Vous avez peut-être déjà entendu parler du jeu « Questions pour un balcon » qui amuse beaucoup Internet depuis le début du confinement. Non ? Cela ne vous dit rien ? Il s’agit tout simplement d’une initiative prise par le comédien Noam Cartozo, qui a détourné le jeu « Questions pour un champion », en « Questions pour un balcon ». Dans le 11e arrondissement de Paris, depuis son balcon, il endosse le rôle du présentateur Samuel Étienne en posant des questions aux habitants de sa rue.

Un jeu qui cartonne sur les réseaux sociaux, un outil que Philippe Lelièvre, comédien lui aussi, a appris à maitriser pendant le confinement. « Je devais être au théâtre à la rentrée, mais évidemment cela ne se fera pas. En tant que comédien on n’a pas de perspective, alors j’en profite pour faire des conneries sur Instagram ». Philippe l’a compris, les réseaux sociaux sont un formidable outil pour garder une connexion avec le monde extérieur. « Je fais pousser du gel hydroalcoolique dans un bac à fleurs, je mange des gants…. Je fais rire, je fais mon métier finalement ». Heureusement pour le comédien, le ridicule ne tue pas. « Tout le monde se fout de ma gueule, mes fils trouvent que je suis un vieux con ! », raconte-il avec le sourire.

Le comédien appréhende cependant l’après-confinement. « Tourner avec des gestes barrières, ça me paraît compliqué… À moins de faire un film sur la haine, où tout le monde serait loin de l’autre ? », ironise-t-il. « Est-ce que les gens vont retourner facilement au théâtre ? Je n’ai pas la réponse à ça. Et puis nous ne sommes pas à l’abri d’une deuxième vague », dit-il avec inquiétude. L’aspect financier, c’est également un « problème » pour Philippe. « Les revenus sont très disparates dans ce métier. Mars-avril ça allait. Au-delà, ça n’ira pas ». Si son confinement se passe à merveille puisqu’il se repose et se détend en famille, Philippe reconnaît qu’il serait « plus heureux si les gens arrêtaient de mourir et que chacun retrouvait une vie normale ».

« Le théâtre, ça ne se fait pas confiner »

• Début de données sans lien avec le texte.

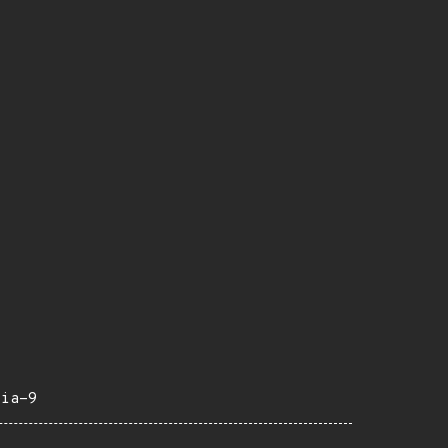
eia-9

Marion Bierry est comédienne et metteur en scène de théâtre. « Je dirige un théâtre à Avignon et comme le festival est annulé, cela change beaucoup de choses. Les spectacles que l’on était censé accueillir ne se joueront que l’an prochain. En revanche, je monte une pièce qui va se jouer à Paris en janvier prochain au théâtre du Ranelagh. J’espère que cela ne sera pas remis en question ». Face à ces imprévus, profite-t-elle des réseaux sociaux comme Philippe Lelièvre pour animer son confinement ? « Non, pas d’écran pour moi ! Comme disait Nietzsche, ma récréation a toujours été de lire des livres. Ce n’est pas uniquement avec des représentations qu’on nourrit le théâtre. C’est aussi avec des bons bouquins : des romans, des essais, des poésies… Je lis beaucoup de poésies ! L’ordinateur ne fait pas partie de mon quotidien, ni les réseaux sociaux ». Eh oui, le confinement incite les gens à lire davantage. Le #ConfinementLecture est assez tendance sur le réseau social Twitter.

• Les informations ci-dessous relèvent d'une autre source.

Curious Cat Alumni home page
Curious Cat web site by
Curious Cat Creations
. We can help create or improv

Marion Bierry perçoit le confinement comme un sérieux frein à l’épanouissement d’un comédien. « Les gens de ce métier ont toujours été habitués à ce que rien n’empêche une représentation. Pendant des siècles, les comédiens ont joué des pièces en étant malade. Alors oui, le confinement bouleverse notre métier et le spectacle vivant. Le théâtre, ça ne se fait pas confiner. On ne répète pas confiné. »

Et pourtant, en cette période de confinement, la Comédie Française a trouvé un moyen de maintenir un lien avec son public par l’intermédiaire de plusieurs activités interactives. Elle propose « des archives, des captations, des expériences de comédien et aussi des textes à répéter pour tous les amateurs de littérature et de théâtre ». L’acteur Denis Polalydès, sociétaire de la Comédie Française, est notamment très investi dans ce projet.

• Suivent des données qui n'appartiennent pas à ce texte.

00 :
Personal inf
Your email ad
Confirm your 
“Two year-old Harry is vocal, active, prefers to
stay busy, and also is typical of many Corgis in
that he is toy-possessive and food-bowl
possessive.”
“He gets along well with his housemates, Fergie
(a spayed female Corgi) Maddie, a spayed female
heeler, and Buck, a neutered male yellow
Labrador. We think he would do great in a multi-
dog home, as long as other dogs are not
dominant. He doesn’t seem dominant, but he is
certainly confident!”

En Dordogne, le Théâtre de la Gargouille de Bergerac a mis en ligne des exercices ludiques et liés au théâtre à faire chez soi, comme le rapporte le Sud-Ouest. Vous voyez, le théâtre et l’humour ne sont pas morts, bien qu’ils soient confrontés à une situation historique et sans précédent, qui oblige comédiens et comédiennes à repousser leurs limites.